*Exercise details*.
The result should be an exact copy of the data, free of pictures.

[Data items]
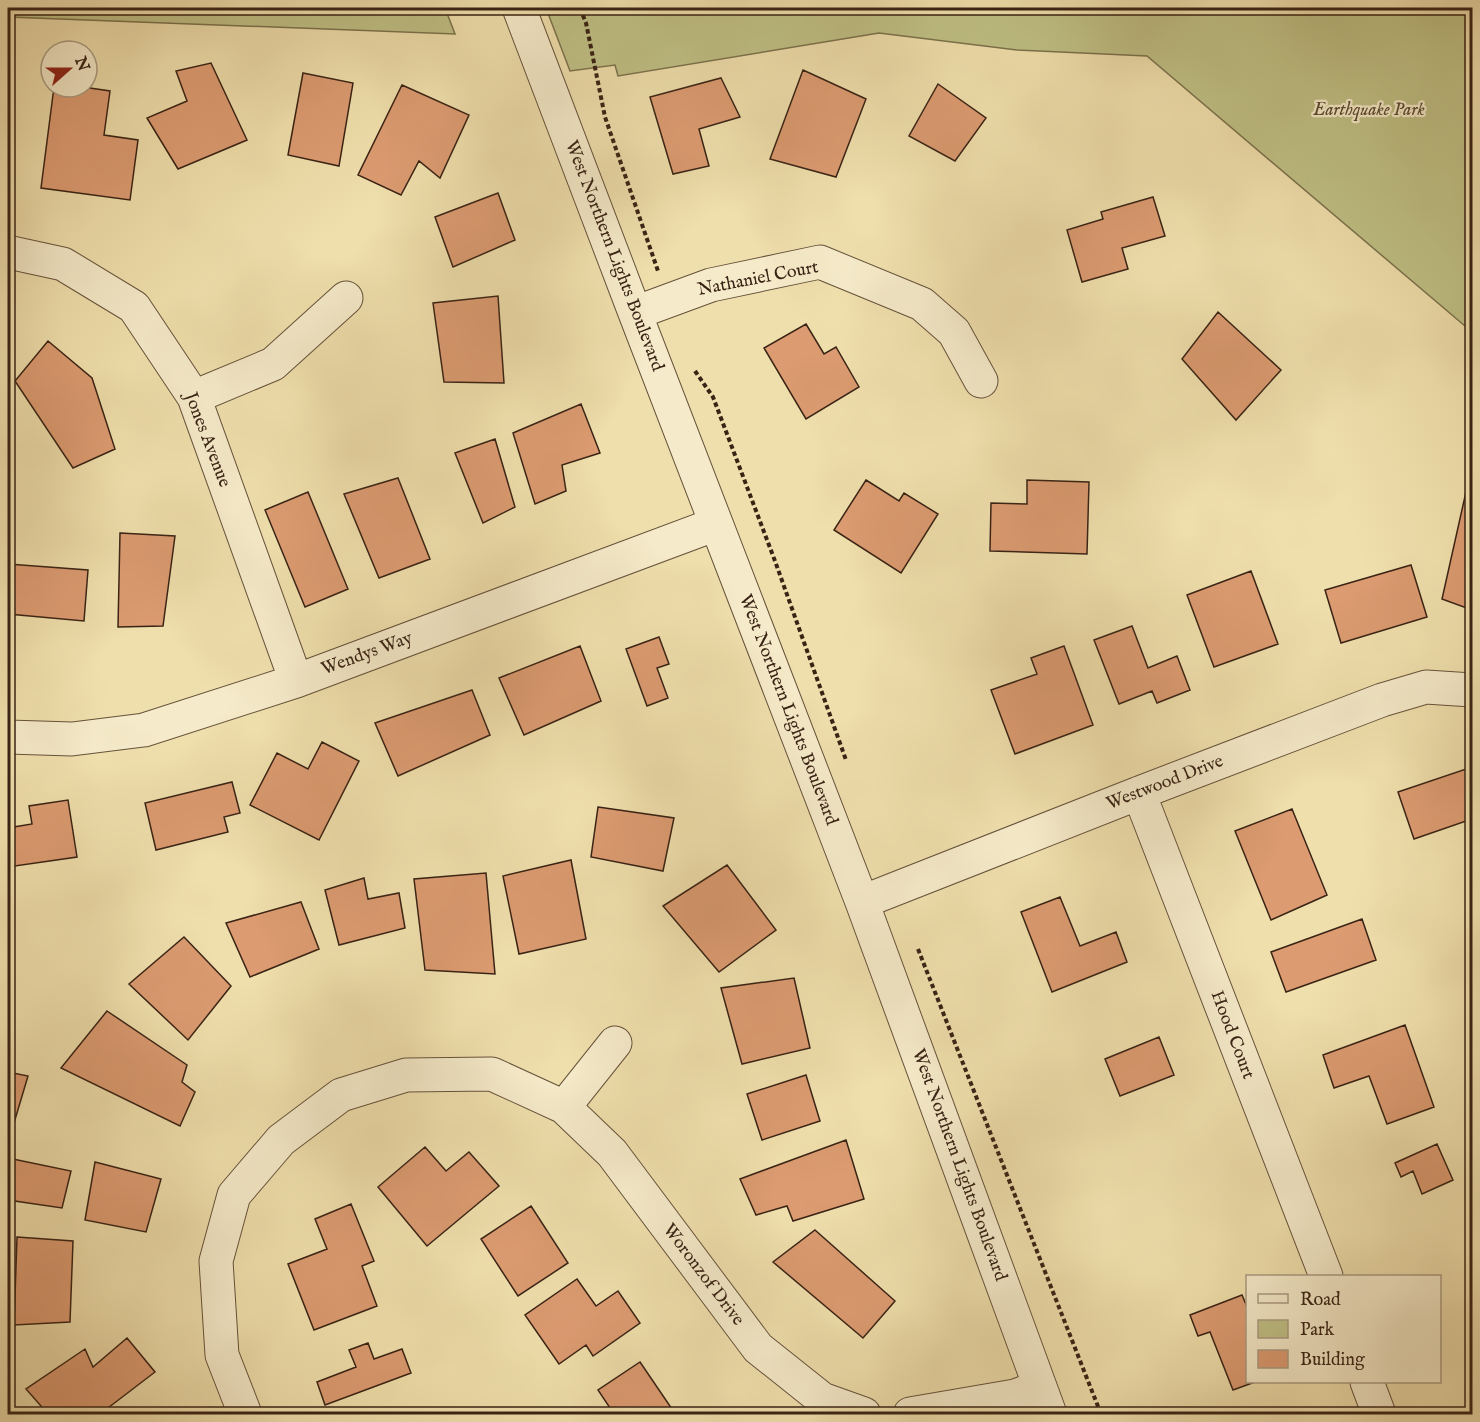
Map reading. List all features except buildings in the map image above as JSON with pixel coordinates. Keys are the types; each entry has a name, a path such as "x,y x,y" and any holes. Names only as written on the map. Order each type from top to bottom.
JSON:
{"street":[{"name":"West Northern Lights Boulevard","path":"519,8 862,902 1045,1401"},
{"name":"Jones Avenue","path":"8,252 63,264 134,307 194,397 296,681"},
{"name":"Nathaniel Court","path":"635,313 711,285 820,262 922,304 954,332 981,381"},
{"path":"194,397 273,364 346,298"},
{"name":"Wendys Way","path":"8,737 72,739 144,730 296,681 716,524"},
{"name":"Westwood Drive","path":"862,902 1382,700 1426,687 1473,690"},
{"name":"Hood Court","path":"1139,793 1326,1275"},
{"path":"564,1107 615,1043"},
{"name":"Woronzof Drive","path":"245,1414 222,1355 216,1261 234,1195 281,1140 341,1095 406,1075 492,1074 564,1107 612,1153 758,1348 822,1399 864,1414"},
{"path":"1367,1383 1380,1414"},
{"path":"910,1414 1015,1396 1045,1401"}],"path":[{"path":"580,8 586,23 605,117 669,301"},
{"path":"692,366 713,397 775,561 849,769"},
{"path":"917,947 1101,1414"}],"green space":[{"path":"8,8 445,8 455,34 8,17"},
{"name":"Earthquake Park","path":"546,8 1472,8 1472,332 1147,56 1017,50 879,33 618,76 615,65 570,71"}]}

*Completed exercise*.
Map reading. List all features except buildings in the map image above as JSON with pixel coordinates. Keys are the types; each entry has a name, a path such as "x,y x,y" and any holes. Names only as written on the map. Order each type from top to bottom.
JSON:
{"street":[{"name":"West Northern Lights Boulevard","path":"519,8 862,902 1045,1401"},
{"name":"Jones Avenue","path":"8,252 63,264 134,307 194,397 296,681"},
{"name":"Nathaniel Court","path":"635,313 711,285 820,262 922,304 954,332 981,381"},
{"path":"194,397 273,364 346,298"},
{"name":"Wendys Way","path":"8,737 72,739 144,730 296,681 716,524"},
{"name":"Westwood Drive","path":"862,902 1382,700 1426,687 1473,690"},
{"name":"Hood Court","path":"1139,793 1326,1275"},
{"path":"564,1107 615,1043"},
{"name":"Woronzof Drive","path":"245,1414 222,1355 216,1261 234,1195 281,1140 341,1095 406,1075 492,1074 564,1107 612,1153 758,1348 822,1399 864,1414"},
{"path":"1367,1383 1380,1414"},
{"path":"910,1414 1015,1396 1045,1401"}],"path":[{"path":"580,8 586,23 605,117 669,301"},
{"path":"692,366 713,397 775,561 849,769"},
{"path":"917,947 1101,1414"}],"green space":[{"path":"8,8 445,8 455,34 8,17"},
{"name":"Earthquake Park","path":"546,8 1472,8 1472,332 1147,56 1017,50 879,33 618,76 615,65 570,71"}]}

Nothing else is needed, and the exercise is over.